Am trying to unzip a file(.zip) from s3,
I've tried the below method
config_dict = {"fs.s3n.awsAccessKeyId":AWS_KEY,
"fs.s3n.awsSecretAccessKey":AWS_SECRET}
print filename
rdd = sc.hadoopFile(filename,
'org.apache.hadoop.mapred.TextInputFormat',
'org.apache.hadoop.io.Text',
'org.apache.hadoop.io.LongWritable',
conf=config_dict)
which results an exception
Py4JJavaError: An error occurred while calling z:org.apache.spark.api.python.PythonRDD.hadoopFile.
: java.io.IOException: No FileSystem for scheme: s3n
at org.apache.hadoop.fs.FileSystem.getFileSystemClass(FileSystem.java:2584)
at org.apache.hadoop.fs.FileSystem.createFileSystem(FileSystem.java:2591)
at org.apache.hadoop.fs.FileSystem.access$200(FileSystem.java:91)
at org.apache.hadoop.fs.FileSystem$Cache.getInternal(FileSystem.java:2630)
at org.apache.hadoop.fs.FileSystem$Cache.get(FileSystem.java:2612)
at org.apache.hadoop.fs.FileSystem.get(FileSystem.java:370)
at org.apache...
I've also tried connecting using Boto
aws_connection = S3Connection(AWS_KEY, AWS_SECRET)
bucket = aws_connection.get_bucket('myBucket')
and unzipped using GZIP:
ip = gzip.GzipFile(fileobj=(StringIO(key.get_contents_as_string())))

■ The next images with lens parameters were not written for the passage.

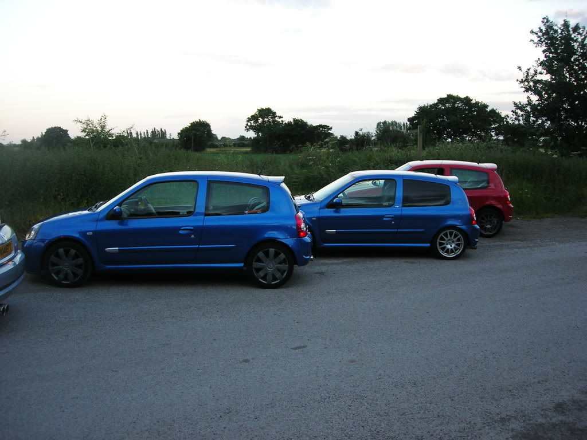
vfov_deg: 37.7
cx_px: 294
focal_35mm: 38
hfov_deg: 49.0
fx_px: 644
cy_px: 220
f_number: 2.8
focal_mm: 7.8
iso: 64
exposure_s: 1/80.3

myrdd = sc.textfile(ip.read())
This is not giving me desired result.
If I feed same zip file from local machine to my spark program like below, contents are being read properly
myrdd = sc.textfile(<my zipped file>)
Can someone give me an idea of how to read zipped file from s3 into spark RDD.
Thanks in advance